Wednesday, January 22, 2014

Medications: The Easy Way to Avoid Real Change

Are we taking the easy way out?
Are we ignoring the real problem as long as we can shift the burden or consequence to someone else, or a later date?

I'm thinking of all the medications out there used to treat symptoms of poor life choices.
If the problems are due to smoking, drinking, unhealthy diet, lack of exercise, infidelity, overworking, etc... and a drug makes the symptoms better - are we just removing the pressure needed to make difficult personal changes?

Instead of using the fundamental solution: Changing our lifestyle; are we settling for the symptomatic solution of medication?

I understand the healthcare costs.  I know how much needle exchange has decreased disease and it's treatment in IV drug users.  I've seen people who work 80 hours a week function for years with the help of stimulants.  I have seen obese people saved from the catastrophic results of high blood pressure and diabetes.
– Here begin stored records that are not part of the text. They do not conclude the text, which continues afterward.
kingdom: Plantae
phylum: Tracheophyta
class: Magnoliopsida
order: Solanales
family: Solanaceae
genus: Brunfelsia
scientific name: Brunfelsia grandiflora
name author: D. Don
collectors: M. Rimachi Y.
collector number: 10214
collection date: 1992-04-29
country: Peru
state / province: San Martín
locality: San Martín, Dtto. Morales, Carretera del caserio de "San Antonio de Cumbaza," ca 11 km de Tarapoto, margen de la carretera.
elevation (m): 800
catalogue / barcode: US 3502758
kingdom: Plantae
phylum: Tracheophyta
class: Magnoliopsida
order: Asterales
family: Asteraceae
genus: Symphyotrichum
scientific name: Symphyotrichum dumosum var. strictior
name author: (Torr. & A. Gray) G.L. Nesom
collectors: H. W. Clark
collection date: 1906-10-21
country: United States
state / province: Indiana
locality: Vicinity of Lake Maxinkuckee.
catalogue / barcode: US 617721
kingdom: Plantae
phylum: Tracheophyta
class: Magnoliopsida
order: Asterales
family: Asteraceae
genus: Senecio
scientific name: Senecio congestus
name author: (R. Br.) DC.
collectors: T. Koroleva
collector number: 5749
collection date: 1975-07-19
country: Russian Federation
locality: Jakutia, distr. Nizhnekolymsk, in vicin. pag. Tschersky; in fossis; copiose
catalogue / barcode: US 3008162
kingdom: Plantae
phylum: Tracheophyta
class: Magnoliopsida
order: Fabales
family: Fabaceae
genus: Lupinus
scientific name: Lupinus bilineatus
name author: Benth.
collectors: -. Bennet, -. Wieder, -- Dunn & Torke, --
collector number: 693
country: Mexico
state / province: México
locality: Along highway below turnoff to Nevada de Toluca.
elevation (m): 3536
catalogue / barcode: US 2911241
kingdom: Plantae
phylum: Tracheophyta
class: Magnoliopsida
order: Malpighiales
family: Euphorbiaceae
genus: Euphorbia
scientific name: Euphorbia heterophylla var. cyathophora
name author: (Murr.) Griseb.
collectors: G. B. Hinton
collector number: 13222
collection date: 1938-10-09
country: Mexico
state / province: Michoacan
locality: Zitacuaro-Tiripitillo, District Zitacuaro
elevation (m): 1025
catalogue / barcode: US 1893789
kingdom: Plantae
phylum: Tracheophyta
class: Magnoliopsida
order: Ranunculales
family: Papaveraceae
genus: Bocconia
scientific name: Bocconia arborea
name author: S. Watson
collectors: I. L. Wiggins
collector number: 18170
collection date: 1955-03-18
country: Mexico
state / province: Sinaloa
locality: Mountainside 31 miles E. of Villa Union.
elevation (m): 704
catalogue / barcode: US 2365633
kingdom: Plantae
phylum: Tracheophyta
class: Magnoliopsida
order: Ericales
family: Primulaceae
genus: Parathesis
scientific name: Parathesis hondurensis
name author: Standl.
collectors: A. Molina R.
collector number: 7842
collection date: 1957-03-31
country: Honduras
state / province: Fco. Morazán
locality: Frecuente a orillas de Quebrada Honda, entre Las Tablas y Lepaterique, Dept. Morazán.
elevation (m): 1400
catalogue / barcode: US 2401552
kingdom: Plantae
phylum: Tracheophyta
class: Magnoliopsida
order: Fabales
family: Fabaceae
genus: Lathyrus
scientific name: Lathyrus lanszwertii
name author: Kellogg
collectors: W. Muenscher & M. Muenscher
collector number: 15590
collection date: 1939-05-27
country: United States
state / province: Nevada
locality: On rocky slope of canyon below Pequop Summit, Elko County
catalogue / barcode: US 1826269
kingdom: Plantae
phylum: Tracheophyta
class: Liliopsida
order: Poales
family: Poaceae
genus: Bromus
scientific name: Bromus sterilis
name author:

These are good things.  But is good the enemy of great?  Are we sacrificing the crucible, the pressure needed to make us change our lifestyles?


David K said...

It is an interesting question. That pesky personal freedom is always getting in the way. Add long as it is easier to take statins, certain people will do that rather than exercise.

To add to the complexity, what about when it becomes a direct cost to the public? Smokers cost more in medical care. Smokers are also disproportionately represented on the MedicAid roles. Private insurance can charge smokers higher premiums to discourage use and defray costs. Does the public have a right to tell smokers to stop if they are footing the bill?

Nathan said...

I agree with David K. You can't force people to utilize healthcare. You can show the many ways people can live healthily and the benefits of living healthily, and support people in taking steps to make choices that are healthier for them. Harm reduction methods do much more good than judging people who are not interested or willing to make changes, and are better than coercion.

I don't know why you lump needle exchange with statin and stimulant use. Needles are not a pharmaceutical. Needle exchanges add no new risks to people (unlike stimulants and statins), just decrease health burdens. I think it is really unhelpful and wrongheaded to presume that if only folks who use injected drugs got more blood/skin infections, HIV,Hep B, and if millions of more used needles were not properly disposed of every year, then finally these people would stop using and everything would be great for them. What needle exchanges do are reduce often irreparable harm of behaviors with significant risk and reduce barriers to other helpful services (removing judgement, reducing cost, increasing stability, increasing interaction with caring/effective professionals, reducing isolation, increasing access and willingness to try other services or health seeking behaviors, no shaming for "relapse" etc.).